The case in Alabama originated because an unauthorized person apparently got into the place the clinic stored frozen embryos. According to National Review, the person unknowingly picked up the container with the frozen embryo, not realizing it was about -400â—¦, got a nasty case of freezer burn, and -- oops! -- dropped it, “terminating” the embryo within.

That’s what caused this case: the parents whose embryo was destroyed wanted compensation. What kind of compensation? For damages? Or injuries?

Things get damaged. Persons get injured.

Alabama has a Wrongful Death of Minors Act. That law has already been established to include the unborn. After all, it somebody shoots a pregnant woman, how many victims are there? What if the bullet grazes her but makes her lose the baby? Is that loss an aggravating factor or do we just count the graze? If a boyfriend abuses a pregnant woman, causing her to miscarry, is that a crime?

For all these reasons, even under Roe, states had laws that made injury to an unborn child an offense under criminal law and a tort under civil law. Are we ready to say that was all wrong? Of course not!

But that’s what the critics of Alabama are really saying.

Alabama’s Wrongful Death of Minors Act covered the unborn. Normally, embryos are in a uterus. Obviously, embryos frozen in IVF labs are not. The narrow legal question Alabama faced -- the question necessary for the aggrieved parents to pursue compensation for injuries – was whether an embryo outside the uterus enjoys the same legal protections as one in it for purposes of protection against injuries. As in the case of an unauthorized person gaining entry or the fertility clinic has more restrictive access to its file room than its freezer section.

The Court said embryos ex utero were covered as persons for that legal purpose. That’s it. That’s the brouhaha that many want to make into a Panzerkrieg against Roe.

Should the parents who suffered somebody else’s error been told, “sorry, no responsibility here. Maybe we’ll give you a free follow-up treatment?”

The clinic opposed coverage of the embryo ex utero under that act because it makes its risk (and negligence) greater. Big Fertility is largely an unregulated, multi-million-dollar annual business. It mostly relies on contracts, not laws. So, being held to general criminal and tort law -- as opposed to a “breach of contract” between parties -- is a big deal. And can cost big, big bucks.

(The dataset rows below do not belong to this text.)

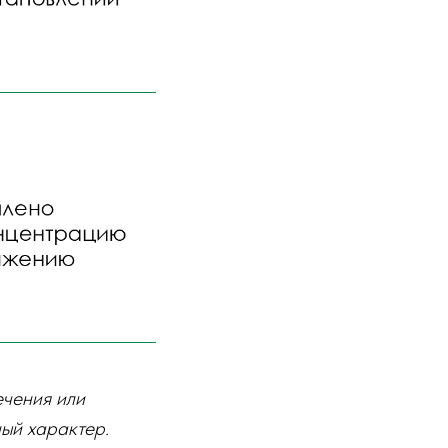
ечения или
ый характер.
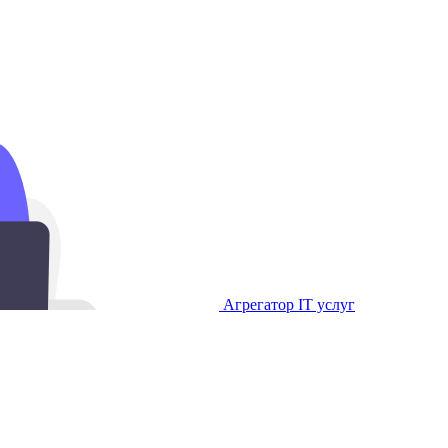
Агрегатор IT услуг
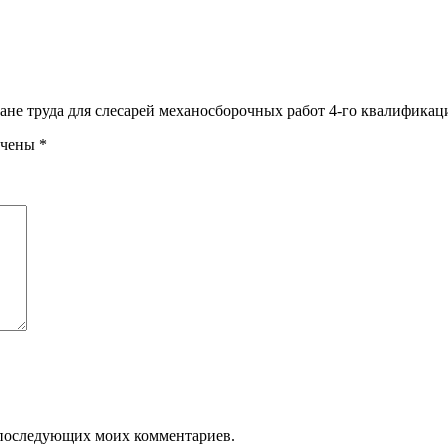
ране труда для слесарей механосборочных работ 4-го квалифика
ечены
*
ля последующих моих комментариев.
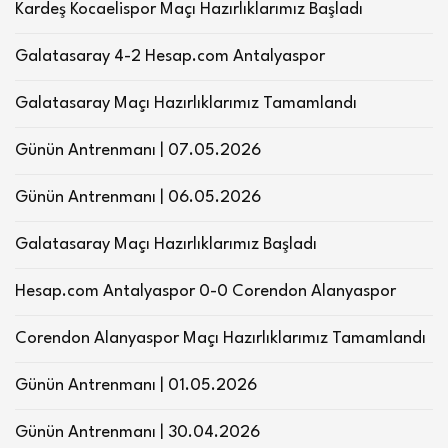
Kardeş Kocaelispor Maçı Hazırlıklarımız Başladı
Galatasaray 4-2 Hesap.com Antalyaspor
Galatasaray Maçı Hazırlıklarımız Tamamlandı
Günün Antrenmanı | 07.05.2026
Günün Antrenmanı | 06.05.2026
Galatasaray Maçı Hazırlıklarımız Başladı
Hesap.com Antalyaspor 0-0 Corendon Alanyaspor
Corendon Alanyaspor Maçı Hazırlıklarımız Tamamlandı
Günün Antrenmanı | 01.05.2026
Günün Antrenmanı | 30.04.2026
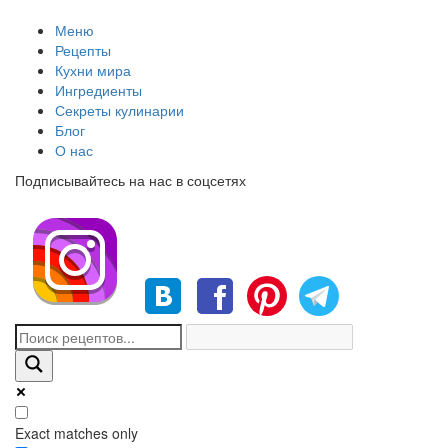
Меню
Рецепты
Кухни мира
Ингредиенты
Секреты кулинарии
Блог
О нас
Подписывайтесь на нас в соцсетях
Exact matches only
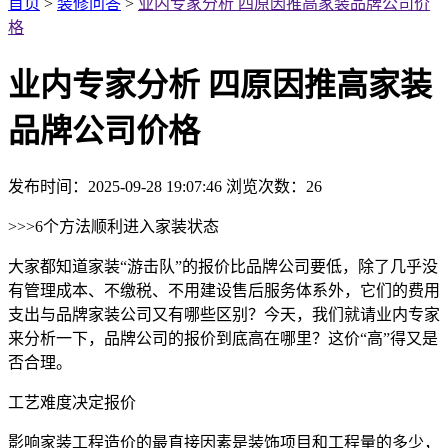
首页
>
装修问答
>
业内专家分析 四原因推高家装品牌公司价
格
业内专家分析 四原因推高家装
品牌公司价格
发布时间：2025-09-28 19:07:46
浏览次数：
26
>>>6个方法顺利进入家装状态
大家都知道家装“游击队”的报价比品牌公司要低，除了几乎没
有管理成本、不缴税、不用建设售后服务体系外，它们的费用
支出与品牌家装公司又有哪些区别？今天，我们就请业内专家
来分析一下，品牌公司的报价到底高在哪里？这价“高”得又是
否合理。
工艺难度决定报价
影响家装工程造价的最直接因素是装饰项目和工程量的多少，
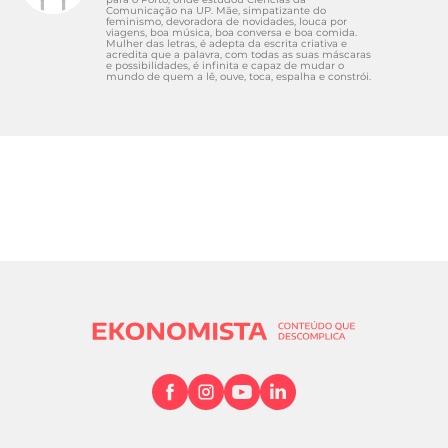
Comunicação na UP. Mãe, simpatizante do
feminismo, devoradora de novidades, louca por
viagens, boa música, boa conversa e boa comida.
Mulher das letras, é adepta da escrita criativa e
acredita que a palavra, com todas as suas máscaras
e possibilidades, é infinita e capaz de mudar o
mundo de quem a lê, ouve, toca, espalha e constrói.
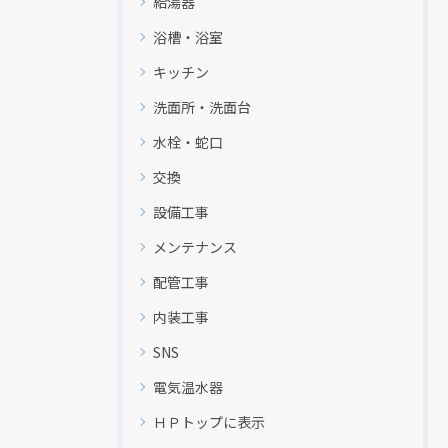
給湯器
浴槽・浴室
キッチン
洗面所・洗面台
水栓・蛇口
交換
設備工事
メンテナンス
配管工事
内装工事
SNS
電気温水器
ＨＰトップに表示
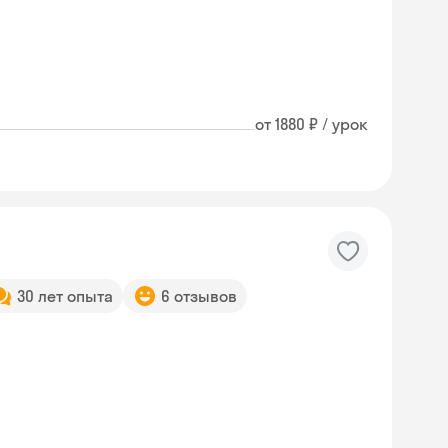
от 1880 ₽ / урок
30 лет опыта
6 отзывов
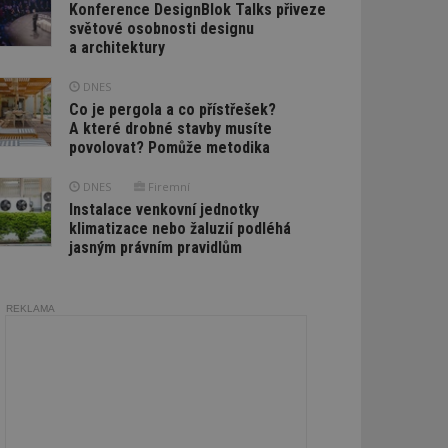
Konference DesignBlok Talks přiveze
světové osobnosti designu
a architektury
DNES
Co je pergola a co přístřešek?
A které drobné stavby musíte
povolovat? Pomůže metodika
DNES
Firemní
Instalace venkovní jednotky
klimatizace nebo žaluzií podléhá
jasným právním pravidlům
REKLAMA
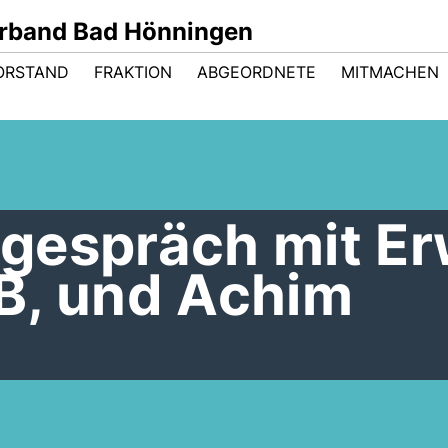
rband Bad Hönningen
ORSTAND
FRAKTION
ABGEORDNETE
MITMACHEN
gespräch mit Er
B, und Achim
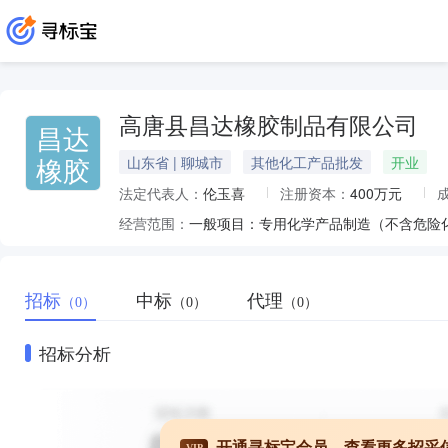
高唐县昌达橡胶制品有限公司
昌达
橡胶
山东省 | 聊城市
其他化工产品批发
开业
法定代表人：
伦玉喜
注册资本：
400万元
经营范围：
招标
中标
代理
（0）
（0）
（0）
招标分析
开通寻标宝会员，查看更多招采
VIP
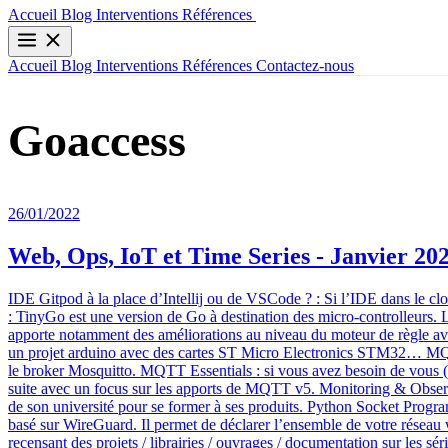
Contactez-nous
Accueil
Blog
Interventions
Références
Accueil
Blog
Interventions
Références
Contactez-nous
Goaccess
26/01/2022
Web, Ops, IoT et Time Series - Janvier 20
IDE Gitpod à la place d’Intellij ou de VSCode ? : Si l’IDE dans le cl
: TinyGo est une version de Go à destination des micro-controlleurs.
apporte notamment des améliorations au niveau du moteur de règle avec
un projet arduino avec des cartes ST Micro Electronics STM32… MQTT
le broker Mosquitto. MQTT Essentials : si vous avez besoin de vous (r
suite avec un focus sur les apports de MQTT v5. Monitoring & Observab
de son université pour se former à ses produits. Python Socket Progra
basé sur WireGuard. Il permet de déclarer l’ensemble de votre réseau
recensant des projets / librairies / ouvrages / documentation sur le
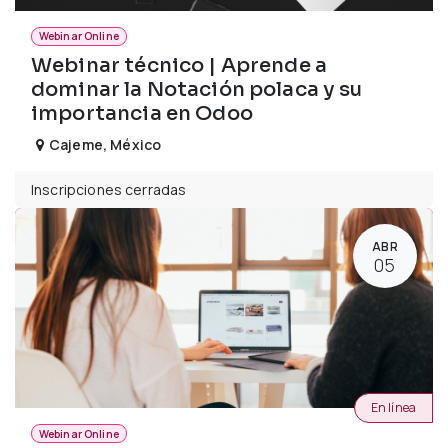
Webinar Online
Webinar técnico | Aprende a
dominar la Notación polaca y su
importancia en Odoo
Cajeme
,
México
Inscripciones cerradas
ABR
05
En línea
Webinar Online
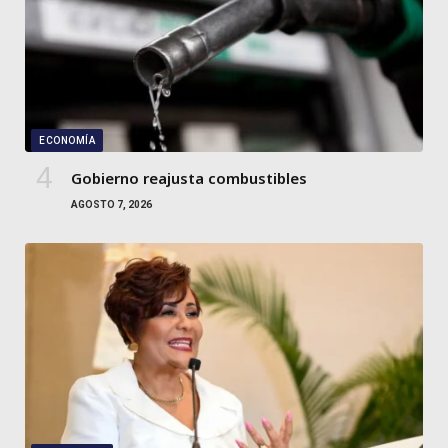
ECONOMÍA
Gobierno reajusta combustibles
AGOSTO 7, 2026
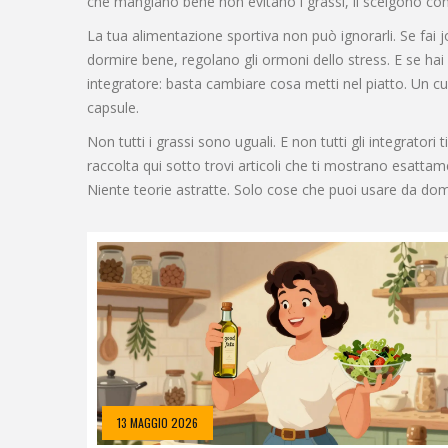
che mangiano bene non evitano i grassi, li scelgono con
La tua alimentazione sportiva non può ignorarli. Se fai j
dormire bene, regolano gli ormoni dello stress. E se ha
integratore: basta cambiare cosa metti nel piatto. Un cuc
capsule.
Non tutti i grassi sono uguali. E non tutti gli integrator
raccolta qui sotto trovi articoli che ti mostrano esattam
Niente teorie astratte. Solo cose che puoi usare da dom
13 MAGGIO 2026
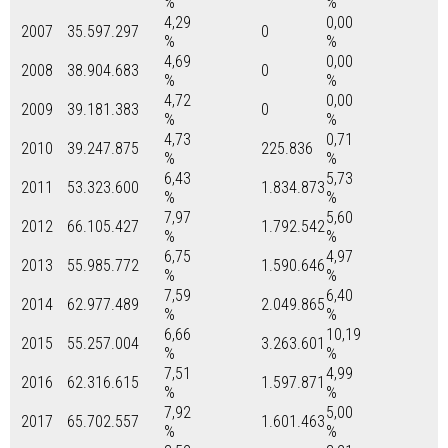
%
%
4,29
0,00
2007
35.597.297
0
%
%
4,69
0,00
2008
38.904.683
0
%
%
4,72
0,00
2009
39.181.383
0
%
%
4,73
0,71
2010
39.247.875
225.836
%
%
6,43
5,73
2011
53.323.600
1.834.873
%
%
7,97
5,60
2012
66.105.427
1.792.542
%
%
6,75
4,97
2013
55.985.772
1.590.646
%
%
7,59
6,40
2014
62.977.489
2.049.865
%
%
6,66
10,19
2015
55.257.004
3.263.601
%
%
7,51
4,99
2016
62.316.615
1.597.871
%
%
7,92
5,00
2017
65.702.557
1.601.463
%
%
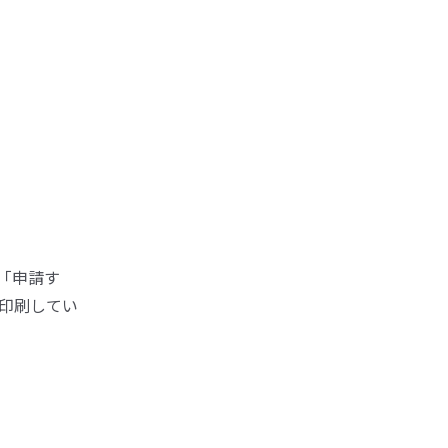
「申請す
印刷してい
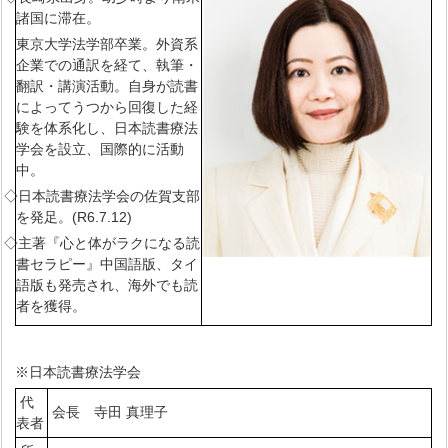
諸国に滞在。
東京大学法学部卒業。外資系
企業での通訳を経て、執筆・
翻訳・講演活動。自身が読書
によってうつから回復した経
験を体系化し、日本読書療法
学会を設立、国際的に活動
中。
◇日本読書療法学会の佐賀支部
を発足。(R6.7.12)
◇主著『心と体がラクになる読
書セラピー』中国語版、タイ
語版も発売され、海外でも読
者を獲得。
※日本読書療法学会
代
会長 寺田 真理子
表者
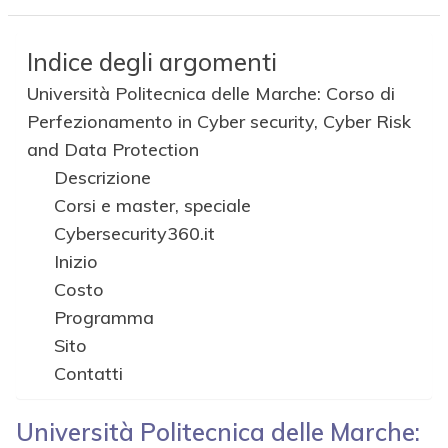
Indice degli argomenti
Università Politecnica delle Marche: Corso di
Perfezionamento in Cyber security, Cyber Risk
and Data Protection
Descrizione
Corsi e master, speciale
Cybersecurity360.it
Inizio
Costo
Programma
Sito
Contatti
Università Politecnica delle Marche:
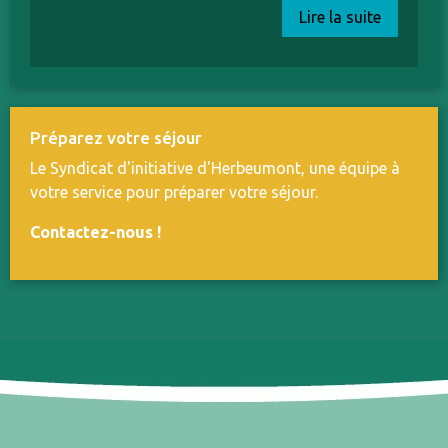
Lire la suite
Préparez votre séjour
Le Syndicat d'initiative d'Herbeumont, une équipe à
votre service pour préparer votre séjour.
Contactez-nous
!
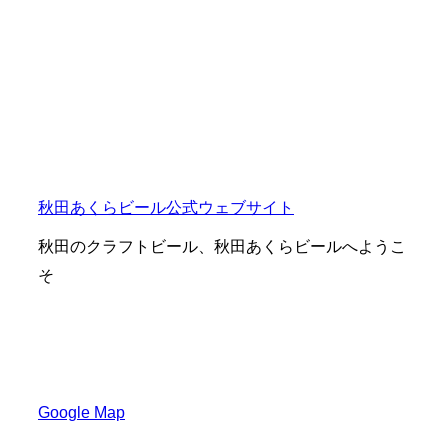
秋田あくらビール公式ウェブサイト
秋田のクラフトビール、秋田あくらビールへようこ
そ
〒010-0921
秋田県秋田市大町１丁目２−４０
Google Map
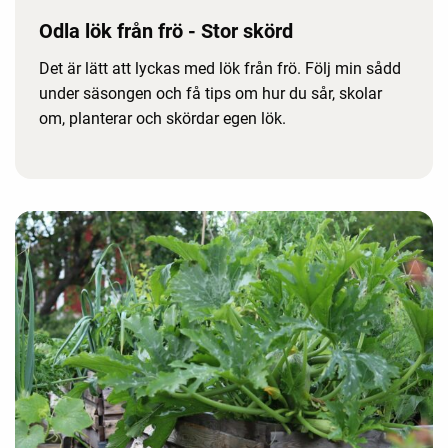
Odla lök från frö - Stor skörd
Det är lätt att lyckas med lök från frö. Följ min sådd
under säsongen och få tips om hur du sår, skolar
om, planterar och skördar egen lök.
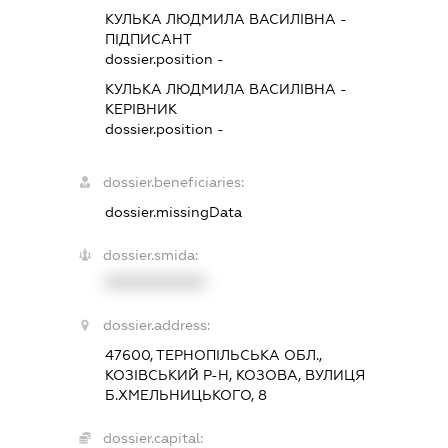
КУЛЬКА ЛЮДМИЛА ВАСИЛІВНА
-
ПІДПИСАНТ
dossier.position -
КУЛЬКА ЛЮДМИЛА ВАСИЛІВНА
-
КЕРІВНИК
dossier.position -
dossier.beneficiaries:
dossier.missingData
dossier.smida:
XXXXXXXXXX
dossier.address:
47600, ТЕРНОПІЛЬСЬКА ОБЛ.,
КОЗІВСЬКИЙ Р-Н, КОЗОВА, ВУЛИЦЯ
Б.ХМЕЛЬНИЦЬКОГО, 8
dossier.capital:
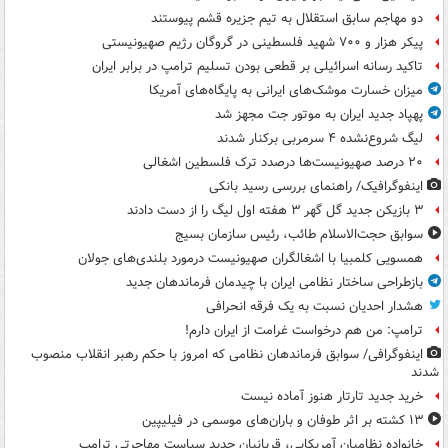
دو مهاجم سابق استقلال به تیم جزیره قشم پیوستند
پیکر هزار و ۷۰۰ شهید فلسطینی در گروگان رژیم صهیونیستی
تاکید رسانه اسرائیلی بر قطعی بودن تسلیم ترامپ در برابر ایران
میزان خسارت موشک‌های ایرانی به پایگاه‌های آمریکا
پهپاد جدید ایران به موتور جت مجهز شد
لیگ شروع‌نشده ۴ سرمربی برکنار شدند
۲۰ درصد صهیونیست‌ها درصدد ترک فلسطین اشغالی
اینفوگرافیک/ راهنمای بررسی رسید بانکی
۳ بازیکن جدید گل گهر ۳ هفته اول لیگ را از دست دادند
سوابق حجت‌الاسلام طائب، رئیس سازمان بسیج
همسویی کلمبیا با اشغالگران صهیونیست درمورد بلندی‌های جولان
بازطراحی ساختار نظامی ایران با چیدمان فرماندهان جدید
هشدار احدیان نسبت به یک فرقه انحرافی
ترامپ: من هم درخواست غرامت از ایران دارم!
اینفوگرافی/ سوابق فرماندهان نظامی که امروز با حکم رهبر انقلاب منصوب
شدند
خرید جدید تارتار هنوز آماده نیست
۱۳ کشته بر اثر طوفان و باران‌های موسمی در فیلیپین
خانواده نظامیان آمریکایی، قربانیان جدید سیاست مهاجرتی ترامپ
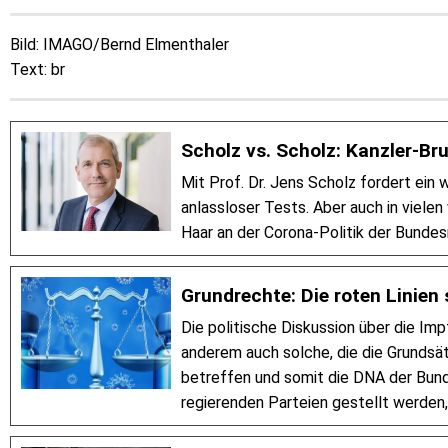
Bild: IMAGO/Bernd Elmenthaler
Text: br
Scholz vs. Scholz: Kanzler-B
Mit Prof. Dr. Jens Scholz fordert ein
anlassloser Tests. Aber auch in viele
Haar an der Corona-Politik der Bundes
Grundrechte: Die roten Linien
Die politische Diskussion über die Impf
anderem auch solche, die die Grundsä
betreffen und somit die DNA der Bunde
regierenden Parteien gestellt werden,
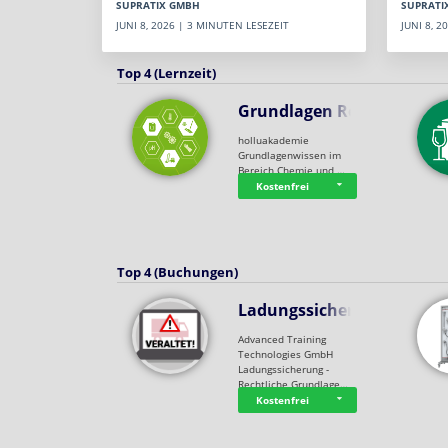
SUPRATI
SUPRATIX GMBH
JUNI 8, 
JUNI 8, 2026 | 3 MINUTEN LESEZEIT
Top 4 (Lernzeit)
Grundlagen Rein…
holluakademie
Grundlagenwissen im
Bereich Chemie und …
Kostenfrei
Top 4 (Buchungen)
Ladungssicherung
Advanced Training
Technologies GmbH
Ladungssicherung -
Rechtliche Grundlage…
Kostenfrei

Better to present it as an “assault on a woman’s reproductive choice,” even though it was the woman’s baby that got broke in that lapse. It’s better, because by spinning this story that way, Big Fertility will continue to evade normal accountability -- not to say a closer look at what that business involves in terms of embryonic discards -- while raking in the bucks. Never mind the social justice implications. The real threat is that the Court slightly pulled back the curtain on that business.